Stored data
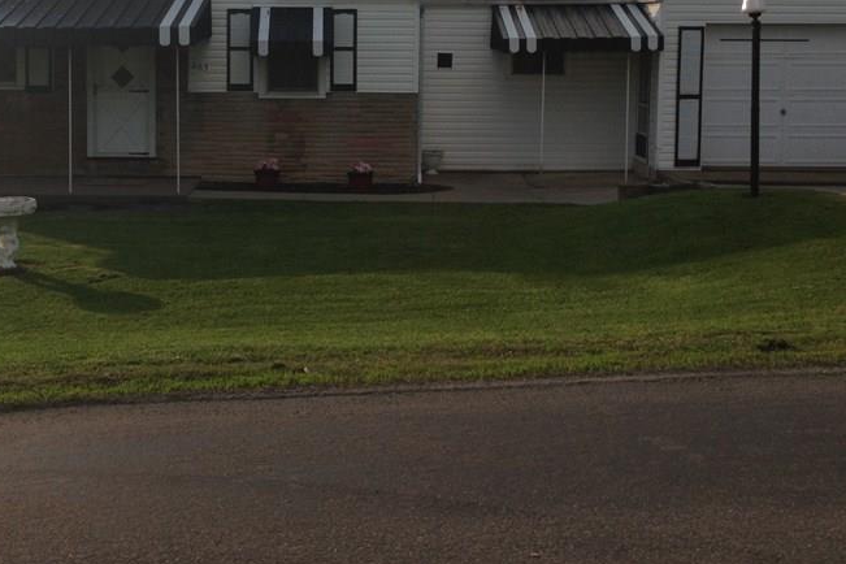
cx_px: 337
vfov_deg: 24.7
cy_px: 122
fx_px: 1269
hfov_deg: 36.7
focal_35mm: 54
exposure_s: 1/1695
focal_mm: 4.13
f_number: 2.4
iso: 50
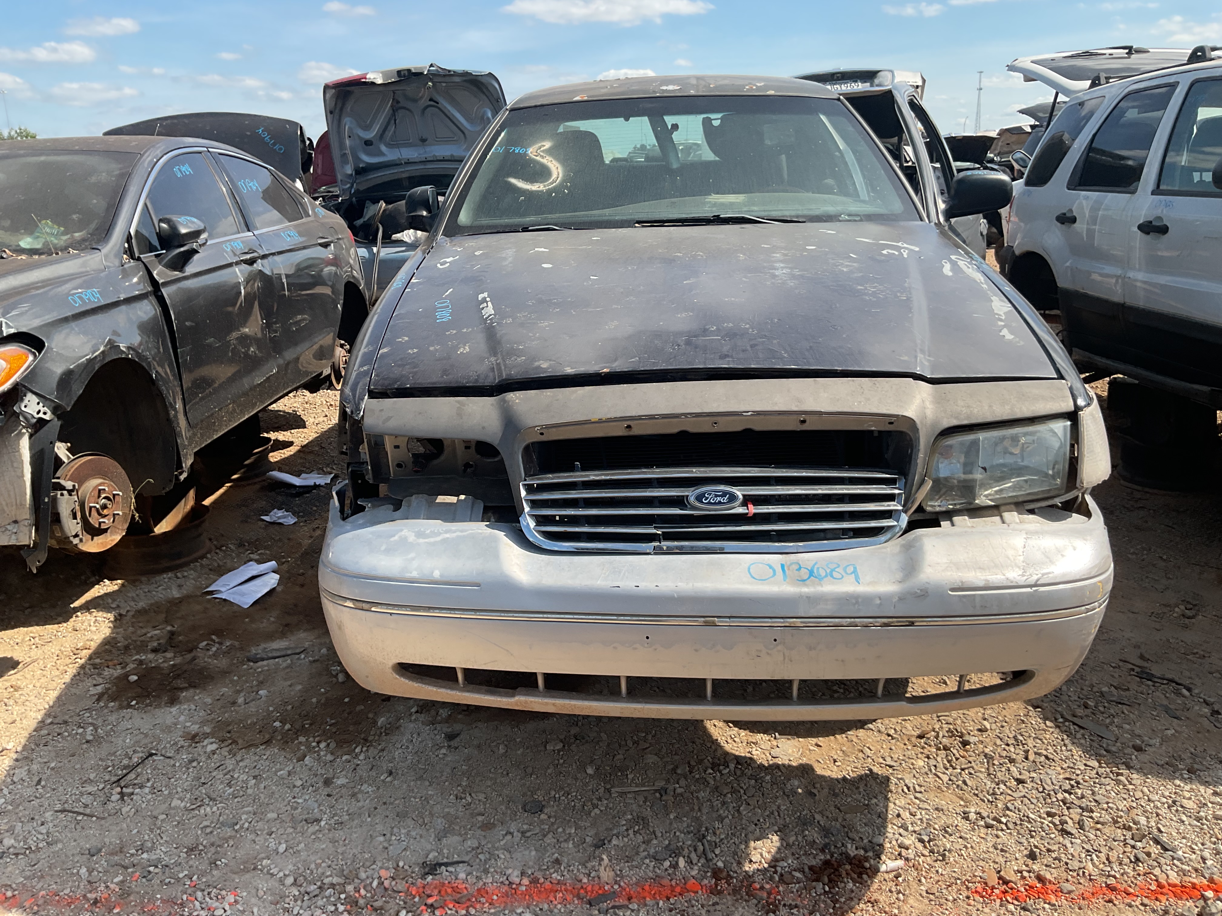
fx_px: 1024
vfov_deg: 48.2
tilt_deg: -12.1
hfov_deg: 61.7
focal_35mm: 29
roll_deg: +5.1
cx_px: 611
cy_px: 458
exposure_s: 1/1342
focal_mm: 3
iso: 16
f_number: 1.8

■ **What you have to do**
Omitting the images, transcribe every record exactly.

■ **Solved problem**
cx_px: 337
vfov_deg: 24.7
cy_px: 122
fx_px: 1269
hfov_deg: 36.7
focal_35mm: 54
exposure_s: 1/1695
focal_mm: 4.13
f_number: 2.4
iso: 50
fx_px: 1024
vfov_deg: 48.2
tilt_deg: -12.1
hfov_deg: 61.7
focal_35mm: 29
roll_deg: +5.1
cx_px: 611
cy_px: 458
exposure_s: 1/1342
focal_mm: 3
iso: 16
f_number: 1.8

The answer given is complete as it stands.